Smaller firms such as GuocoLand Ltd., Allgreen Properties and Ho Bee Group are also active in China, though still mainly concentrated on Shanghai.
WELL PLACED
Singapore developers face fewer international rivals outside China's leading cities, competing instead against local developers such as Overseas Chinese Land, Vanke Co. Ltd. and Shanghai Forte Co. Ltd.
Analysts say Singapore firms, which have strong cash balances and a reputation for quality, are better placed to take on their Chinese rivals, many of whom face financing pressure due to tight bank lending policies and a property slump in Shanghai.

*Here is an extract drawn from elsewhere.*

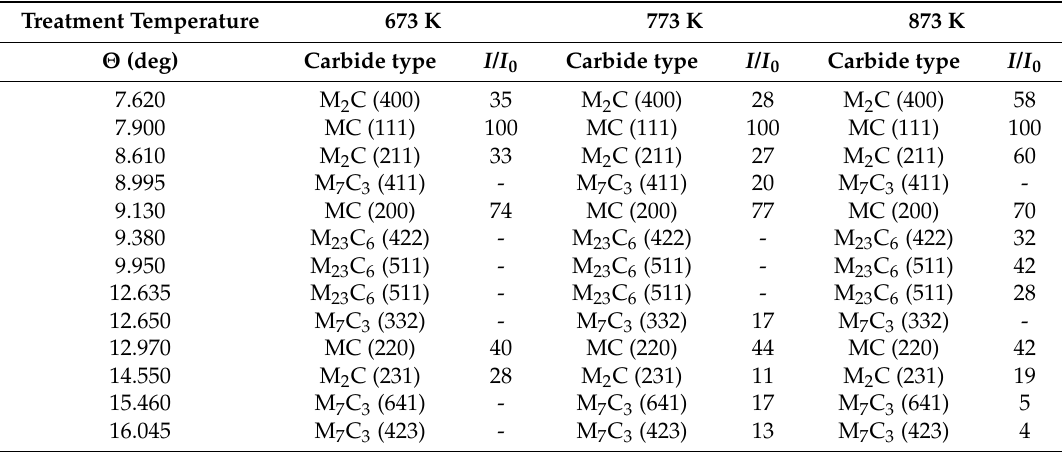
Table 7. Angular positions Θ and relative intensities I/I 0 of the XRD reflections of carbides extracted from samples heat treated up to 673, 773, and 873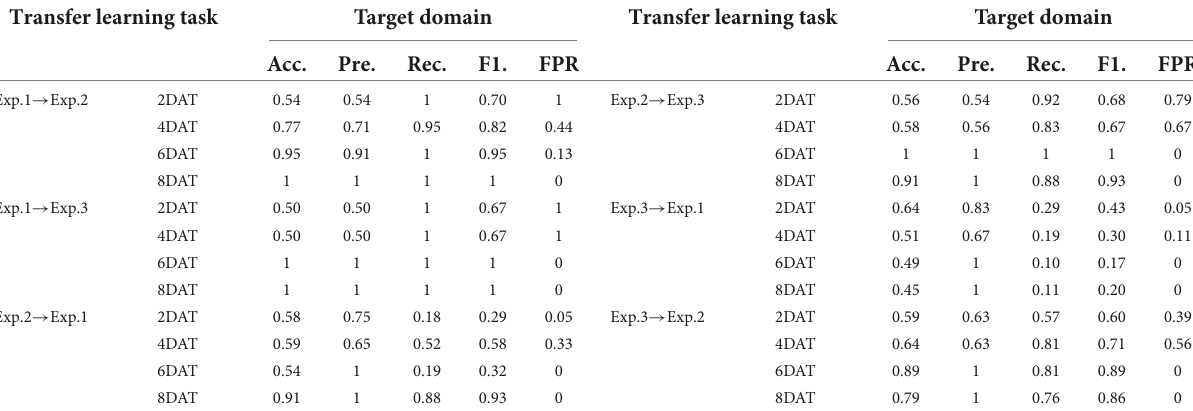
TABLE 2 Prediction results of support vector machine models on target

In Shanghai, some properties have fallen 45 percent in value since May after mortgage rates rose and the government imposed sales taxes to curb property speculation.
Singapore builders say prices of their Shanghai projects have not declined and sales have since rebounded after an initial slowdown. The impact was also limited to Shanghai.
Developers generally seek rates of return of at least 25 percent in China, but have got as much as 40 percent from some projects in Shanghai during its boom days.
Although the open-tender system is being adopted nationwide, developers need to be wary about local customs and private negotiations are still the norm in smaller markets and some developers have found themselves embroiled in legal disputes.
"When you buy a piece of land in China, you have to be very sure that your title deeds are clean and clear, that your resettlements are all resolved," said Liew Mun Leong, head of CapitaLand, describing China's immature market as a "minefield".